Lens and sensor parameters:
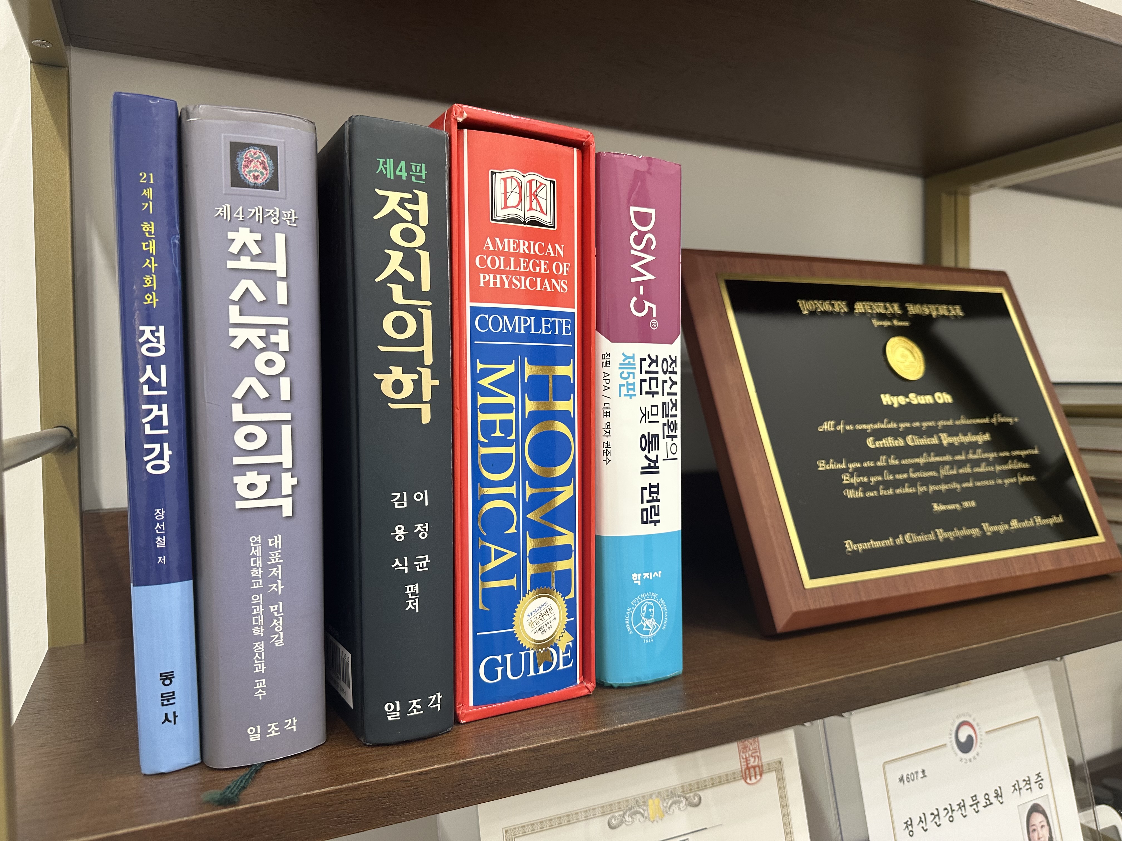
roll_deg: +1.0
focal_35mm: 24
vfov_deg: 56.8
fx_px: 778
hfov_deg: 71.6
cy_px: 420
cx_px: 561
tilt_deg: -1.9
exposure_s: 1/60
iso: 160
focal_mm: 6.86
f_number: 1.78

Job :: A faithful copy of every record is required, with no pictures included.

Solution to this task ::
roll_deg: +1.0
focal_35mm: 24
vfov_deg: 56.8
fx_px: 778
hfov_deg: 71.6
cy_px: 420
cx_px: 561
tilt_deg: -1.9
exposure_s: 1/60
iso: 160
focal_mm: 6.86
f_number: 1.78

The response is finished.